Jwan Zreiq’in Middle East Monitor’de yayınlanan yazısı, Haksöz Haber için tercüme edilmiştir.


Cevap, şiddet ve esaretin nasıl çerçevelendiğine dair küresel önyargılarla derinden iç içe geçmiştir. Görünüşte benzer iki terimi ele alalım: “rehine” ve “mahkûm”. Rehine, masumiyetin ihlal edildiği, haksız yere alınan bir hayat imajını çağrıştırır. Mahkûm ise süreç, yasallık, hatta belki de suçluluk anlamına gelir. Sonuçta, mahkûm terimi bize esir tutulan kişi hakkında değil, onu hapseden sistem hakkında daha fazla bilgi verir. Peki, sistemin kendisi baskı ve ırk ayrımcılığına dayalıysa ne olur? Bu terimleri, onları kullanan iktidar yapılarını sorgulamadan körü körüne benimsemeli miyiz?

Bunun cevabı, şiddet ve esaretin nasıl çerçevelendirildiğine dair küresel önyargılarda yatmaktadır. Örneğin, Ekim 2023'ten sonra tankından esir alınan Matan Angrest gibi İsrailli askerleri düşünün. The New York Times gibi uluslararası medya kuruluşları, Matan gibi olayları sürekli olarak “tankından kaçırıldı” şeklinde tanımlamaktadır. Bu ifade, askerin savaşçı statüsünü kasıtlı olarak göz ardı ederken, kişisel savunmasızlığını vurgulamaktadır. Bu çerçeveleme, odak noktasını değiştirerek, daha geniş siyasi ve askeri bağlamdan ziyade kişisel acıların anlatımına yönelmektedir.
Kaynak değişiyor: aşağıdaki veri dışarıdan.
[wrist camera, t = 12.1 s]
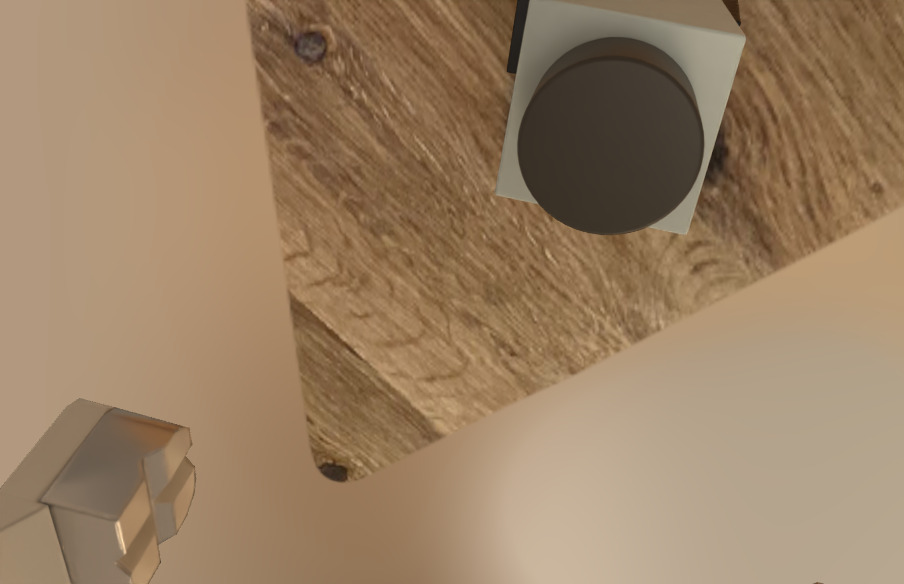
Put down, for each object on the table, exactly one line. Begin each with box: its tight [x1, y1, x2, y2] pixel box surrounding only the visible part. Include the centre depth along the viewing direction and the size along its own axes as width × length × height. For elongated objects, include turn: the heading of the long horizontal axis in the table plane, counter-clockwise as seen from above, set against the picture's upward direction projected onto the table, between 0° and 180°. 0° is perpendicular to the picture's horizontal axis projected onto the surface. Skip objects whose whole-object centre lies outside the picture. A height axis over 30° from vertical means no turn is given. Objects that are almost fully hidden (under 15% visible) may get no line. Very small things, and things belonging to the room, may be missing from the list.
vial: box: [495, 0, 746, 235], centre depth 22 cm, size 16×4×4 cm
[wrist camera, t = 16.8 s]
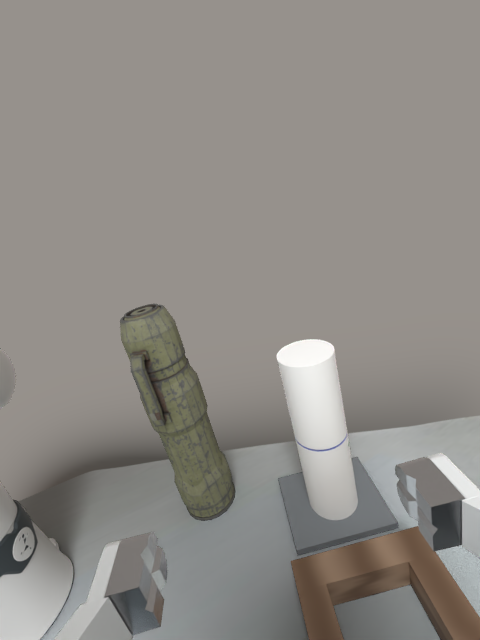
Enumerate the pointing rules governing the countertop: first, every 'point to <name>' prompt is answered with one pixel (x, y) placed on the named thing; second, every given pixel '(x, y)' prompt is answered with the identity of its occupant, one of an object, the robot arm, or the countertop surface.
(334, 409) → the cylindrical container
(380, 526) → the rubber mat
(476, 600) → the countertop surface
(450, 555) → the countertop surface
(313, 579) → the pocket block
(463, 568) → the countertop surface
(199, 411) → the thermos
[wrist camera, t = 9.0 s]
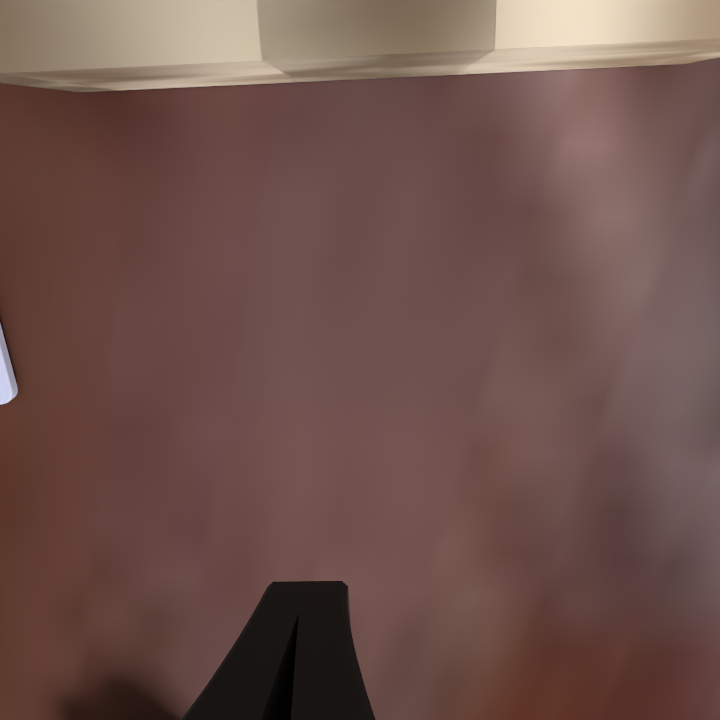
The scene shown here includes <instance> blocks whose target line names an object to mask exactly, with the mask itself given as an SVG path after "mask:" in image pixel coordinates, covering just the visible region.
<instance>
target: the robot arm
mask: <svg viewBox="0 0 720 720" xmlns="http://www.w3.org/2000/svg"><path fill="white" fill-rule="evenodd" d="M17 392H18V391H17V384H16V380H15V376H14V373H13V369H12V365H11V361H10V358H9V354H8V350H7V346H6V343H5V339H4V335H3V331H2V328H1V324H0V404H5V403H8V402H9V401H10V400H12V399H13V398H14V397H15V396H16V394H17ZM182 720H375V717H374V714H373V711H372V708H371V705H370V702H369V699H368V696H367V692H366V689H365V686H364V682H363V678H362V675H361V671H360V668H359V664H358V661H357V657H356V653H355V648H354V644H353V639H352V634H351V628H350V611H349V595H348V586H347V585H346V584H345V583H343V582H342V581H301V582H272V583H271V584H270V585H269V586H268V587H267V589H266V591H265V593H264V595H263V596H262V598H261V600H260V602H259V604H258V605H257V607H256V609H255V611H254V613H253V614H252V616H251V618H250V619H249V621H248V623H247V624H246V626H245V628H244V629H243V631H242V633H241V634H240V636H239V637H238V639H237V641H236V642H235V644H234V645H233V647H232V648H231V650H230V651H229V653H228V654H227V656H226V657H225V659H224V660H223V662H222V663H221V665H220V666H219V668H218V669H217V671H216V672H215V674H214V675H213V677H212V678H211V680H210V681H209V683H208V684H207V686H206V687H205V689H204V690H203V691H202V693H201V694H200V695H199V697H198V698H197V699H196V701H195V702H194V703H193V705H192V706H191V707H190V709H189V710H188V712H187V713H186V714H185V716H184V717H183V718H182Z"/></svg>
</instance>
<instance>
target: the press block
mask: <svg viewBox="0 0 720 720" xmlns="http://www.w3.org/2000/svg"><path fill="white" fill-rule="evenodd" d="M717 57H720V0H0V83H5V84H14V85H22V86H31V87H40V88H49V89H58V90H67V91H75V92H96V91H117V90H138V89H160V88H181V87H202V86H223V85H245V84H266V83H287V82H308V81H330V80H351V79H372V78H393V77H415V76H436V75H457V74H478V73H500V72H521V71H542V70H563V69H585V68H606V67H627V66H649V65H670V64H687V63H692V62H697V61H702V60H707V59H712V58H717Z"/></svg>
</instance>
Bu askerler serbest bırakıldıklarında, genellikle siviller ve aile üyeleri olarak topluma yeniden entegre edilirler ve Edan Alexander gibi bazıları İsrail Savunma Kuvvetleri'nde (IDF) hizmetine devam etme niyetini açıklar. Bu açıklamalar ve medyanın onların dönüşünü kutlaması, onların insanlık algısını şekillendirir ve IDF savaş esirlerini Filistinlilere karşı baskı ve apartheid sisteminin aktif katılımcıları olarak değil, şiddetin kurbanları olarak gösterir.
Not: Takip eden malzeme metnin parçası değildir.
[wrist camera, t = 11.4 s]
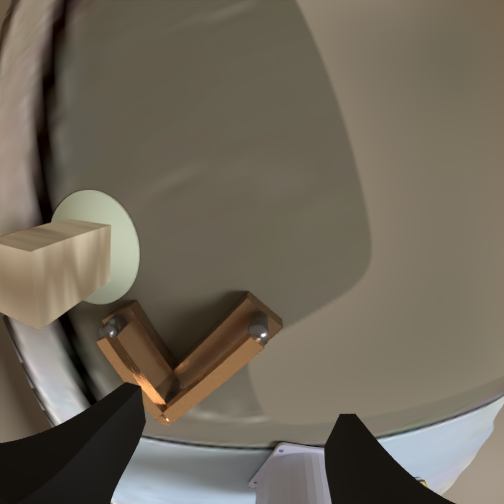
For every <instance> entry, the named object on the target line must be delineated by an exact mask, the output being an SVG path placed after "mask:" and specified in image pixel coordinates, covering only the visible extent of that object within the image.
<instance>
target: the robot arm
mask: <svg viewBox="0 0 504 504" xmlns="http://www.w3.org/2000/svg"><path fill="white" fill-rule="evenodd" d="M145 423H146V420H145V412H144V405H143V396H142V387H141V386H139V385H136V384H132V383H129V382H125V383H124V384H122V385H121V386H119V387H118V388H117V389H115V390H114V391H112V392H111V393H110V394H108V395H107V396H105V397H104V398H103V399H101V400H100V401H98V402H97V403H95V404H94V405H92V406H91V407H89V408H88V409H86V410H85V411H83V412H81V413H80V414H78V415H76V416H74V417H73V418H71V419H69V420H67V421H66V422H64V423H62V424H60V425H58V426H55V427H53V428H51V429H49V430H46V431H44V432H41V433H39V434H36V435H33V436H29V437H26V438H23V439H19V440H15V441H10V442H5V443H0V504H110V502H111V499H112V496H113V493H114V491H115V488H116V486H117V484H118V482H119V480H120V478H121V476H122V474H123V472H124V470H125V468H126V466H127V465H128V463H129V461H130V459H131V457H132V455H133V453H134V451H135V449H136V447H137V445H138V443H139V440H140V437H141V435H142V432H143V429H144V426H145ZM248 486H249V487H250V488H256V504H455V503H453V502H451V501H449V500H447V499H445V498H443V497H442V496H440V495H438V494H437V493H435V492H433V491H432V490H430V489H429V488H427V487H426V486H424V485H423V484H422V483H420V482H419V481H418V480H417V479H415V478H414V477H413V476H412V475H410V474H409V473H408V472H407V471H406V470H405V469H404V468H403V467H402V466H401V465H400V464H398V463H397V462H396V461H395V460H394V459H393V458H392V456H391V455H390V454H389V453H388V452H387V451H386V450H385V449H384V448H383V447H382V445H381V444H380V443H379V442H378V441H377V440H376V438H375V437H374V436H373V435H372V434H371V432H370V431H369V430H368V429H367V428H366V426H365V425H364V424H363V423H362V421H361V420H360V419H359V418H358V417H357V415H356V414H340V415H339V417H338V419H337V421H336V424H335V426H334V428H333V430H332V432H331V434H330V436H329V438H328V440H327V442H326V444H325V446H324V448H319V447H311V446H304V445H297V444H291V443H285V442H282V443H279V444H278V445H277V446H276V448H275V449H274V451H273V452H272V453H271V455H270V456H269V457H268V459H267V460H266V461H265V463H264V464H263V465H262V467H261V468H260V469H259V471H258V472H257V473H256V474H255V476H254V477H253V478H252V479H251V481H250V482H249V483H248Z"/></svg>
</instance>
Buna karşılık, medya Filistinlileri “tutuklu” kategorisine indirgiyor; bu terim, onların esaret gerçeğini silip süpürürken, bir yandan da meşruiyet kazandırıyormuş gibi görünüyor. Batı Şeria genelinde İsrail güçleri, erkekleri, kadınları, çocukları ve yaşlıları hiçbir suçlama veya yargılama olmaksızın rutin olarak baskınlara tabi tutuyor; bu süreç hem keyfi hem de normalleştirilmiş bir süreç. İsrail güçleri, “güvenlik önlemleri” ve “idari gözaltı” gibi yasal bahanelerle bu kişileri süresiz hapis cezasına çarptırmak için tasarlanmış bir sistemle rehin almaktadır. Bu operasyonlara şiddet, ev yıkımları ve kasıtlı olarak korku yaratma eşlik ederken, İsrail sistematik olarak çevredeki toprakları ele geçirerek yerleşim kolonilerini genişletmektedir.
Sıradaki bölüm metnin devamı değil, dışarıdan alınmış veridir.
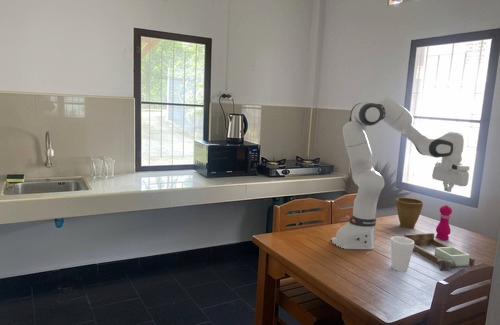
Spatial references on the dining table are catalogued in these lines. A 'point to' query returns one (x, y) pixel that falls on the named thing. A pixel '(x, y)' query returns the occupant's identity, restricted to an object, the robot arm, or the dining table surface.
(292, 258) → the dining table surface
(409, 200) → the plant pot
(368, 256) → the dining table surface
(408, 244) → the foam cup
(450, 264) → the bay
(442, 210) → the pepper mill
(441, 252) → the crate
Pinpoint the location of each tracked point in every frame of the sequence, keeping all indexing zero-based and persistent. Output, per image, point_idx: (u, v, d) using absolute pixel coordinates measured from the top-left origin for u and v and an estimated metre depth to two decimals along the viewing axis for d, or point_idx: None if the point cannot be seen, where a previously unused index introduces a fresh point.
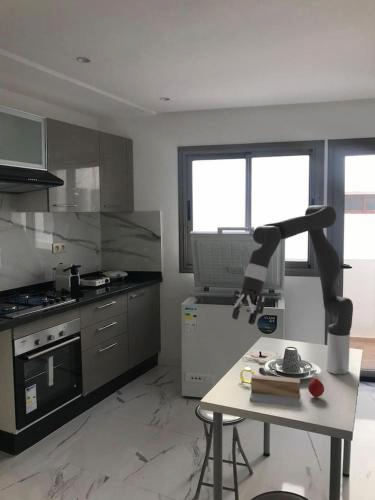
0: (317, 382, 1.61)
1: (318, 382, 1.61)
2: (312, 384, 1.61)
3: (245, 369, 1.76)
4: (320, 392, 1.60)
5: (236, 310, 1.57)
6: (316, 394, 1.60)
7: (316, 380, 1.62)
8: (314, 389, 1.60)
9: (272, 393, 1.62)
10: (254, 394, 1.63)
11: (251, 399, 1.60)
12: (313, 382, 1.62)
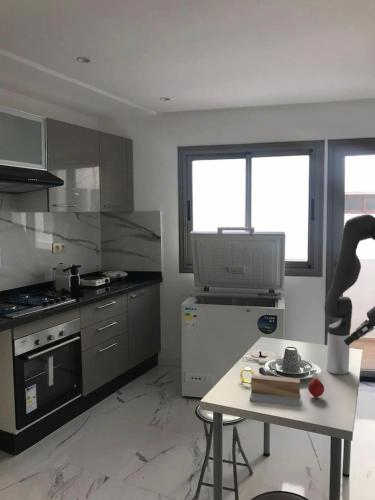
0: (317, 382, 1.61)
1: (318, 382, 1.61)
2: (312, 384, 1.61)
3: (245, 369, 1.76)
4: (320, 392, 1.60)
5: None
6: (316, 394, 1.60)
7: (316, 380, 1.62)
8: (314, 389, 1.60)
9: (272, 393, 1.62)
10: (254, 394, 1.63)
11: (251, 399, 1.60)
12: (313, 382, 1.62)
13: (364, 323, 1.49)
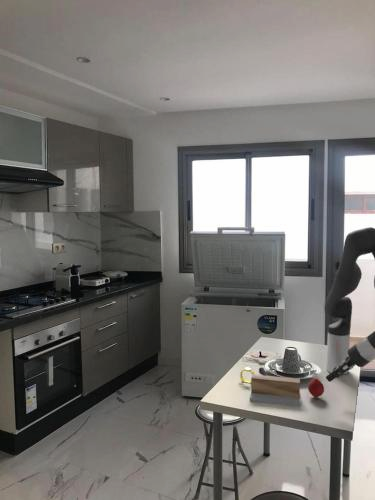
0: (317, 382, 1.61)
1: (318, 382, 1.61)
2: (312, 384, 1.61)
3: (245, 369, 1.76)
4: (320, 392, 1.60)
5: None
6: (316, 394, 1.60)
7: (316, 380, 1.62)
8: (314, 389, 1.60)
9: (272, 393, 1.62)
10: (254, 394, 1.63)
11: (251, 399, 1.60)
12: (313, 382, 1.62)
13: (345, 360, 1.54)
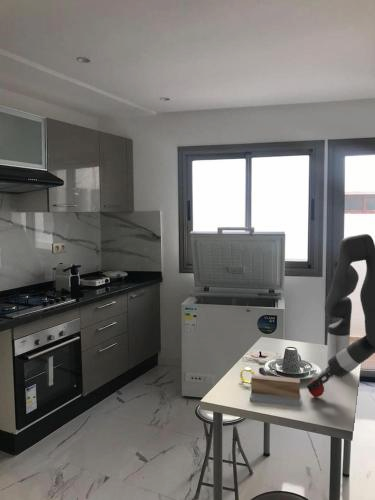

Şu anda binlerce Filistinli, sistematik işkenceye maruz kaldıkları İsrail hapishanelerinde rehin tutuluyor. Rakamlar her şeyi anlatıyor. Son salıverilmelerden önce, 10.000'den fazla Filistinli İsrail hapishanelerinde tutuluyordu ve bunların en az 3.500'ü yargılanmadan idari gözaltında tutuluyordu. Siyasi tutukluların sayısı iki katına çıkarak 5.250'den yaklaşık 10.000'e yükseldi. Tecavüz ve işkenceden elektrik şoklarına ve hiçbir insanın asla maruz kalmaması gereken her türlü aşağılayıcı muameleye kadar, Filistinlilerin bedenlerine ve ruhlarına yönelik bu sürekli saldırı, onları tutuklayan sistemden ayrı düşünülemez. Yine de, İsrail güçlerinin birçok Filistinliyi keyfi olarak tutukladığına dair çok sayıda kanıt olmasına rağmen, dünya onları sadece “tutuklu” olarak adlandırıyor.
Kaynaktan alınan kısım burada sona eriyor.